The records under this task must be duplicated exactly.

- - - - -

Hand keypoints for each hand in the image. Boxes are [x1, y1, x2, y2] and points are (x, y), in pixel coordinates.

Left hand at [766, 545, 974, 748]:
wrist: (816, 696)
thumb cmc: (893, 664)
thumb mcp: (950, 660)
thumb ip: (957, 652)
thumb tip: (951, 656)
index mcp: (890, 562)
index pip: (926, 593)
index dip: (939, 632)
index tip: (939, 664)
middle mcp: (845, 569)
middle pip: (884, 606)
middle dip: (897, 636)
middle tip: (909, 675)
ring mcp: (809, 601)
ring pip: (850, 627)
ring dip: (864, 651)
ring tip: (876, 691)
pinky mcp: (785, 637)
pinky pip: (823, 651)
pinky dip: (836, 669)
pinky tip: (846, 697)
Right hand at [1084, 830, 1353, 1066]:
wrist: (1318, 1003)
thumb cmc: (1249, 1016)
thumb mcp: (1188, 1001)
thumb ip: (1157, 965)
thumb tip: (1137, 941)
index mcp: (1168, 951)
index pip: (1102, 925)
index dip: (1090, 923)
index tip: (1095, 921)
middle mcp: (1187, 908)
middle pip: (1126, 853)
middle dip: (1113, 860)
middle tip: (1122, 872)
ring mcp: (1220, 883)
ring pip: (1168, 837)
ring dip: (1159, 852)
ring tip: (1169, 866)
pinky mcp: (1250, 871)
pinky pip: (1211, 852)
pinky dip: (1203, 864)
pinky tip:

- - - - -

— Solution to the problem —
Hand keypoints for each hand in the image. Boxes are [x1, y1, x2, y2] and points are (x, y), in pixel coordinates.

Left hand at [766, 545, 974, 748]:
wrist: (816, 696)
thumb cmc: (893, 664)
thumb mcp: (950, 660)
thumb ip: (957, 652)
thumb tip: (951, 656)
index mcp: (890, 562)
index pip: (926, 593)
index dip: (939, 632)
index tip: (939, 664)
middle mcp: (845, 569)
middle pip: (884, 606)
middle dip: (897, 636)
middle tip: (909, 675)
ring mcp: (809, 601)
ring pip: (850, 627)
ring dip: (864, 651)
ring tip: (876, 691)
pinky mcp: (785, 637)
pinky pip: (823, 651)
pinky dip: (836, 669)
pinky tip: (846, 697)
Right hand at [1084, 830, 1353, 1066]:
wrist: (1318, 1003)
thumb cmc: (1249, 1016)
thumb mcp: (1188, 1001)
thumb ip: (1157, 965)
thumb tip: (1137, 941)
index mcp: (1168, 951)
index pip: (1102, 925)
index dip: (1090, 923)
index tip: (1095, 921)
middle mcp: (1187, 908)
middle pip: (1126, 853)
middle dip: (1113, 860)
middle tip: (1122, 872)
ring mcp: (1220, 883)
ring pip: (1168, 837)
ring dip: (1159, 852)
ring tip: (1169, 866)
pinky mcp: (1250, 871)
pinky pip: (1211, 852)
pinky dip: (1203, 864)
pinky tip:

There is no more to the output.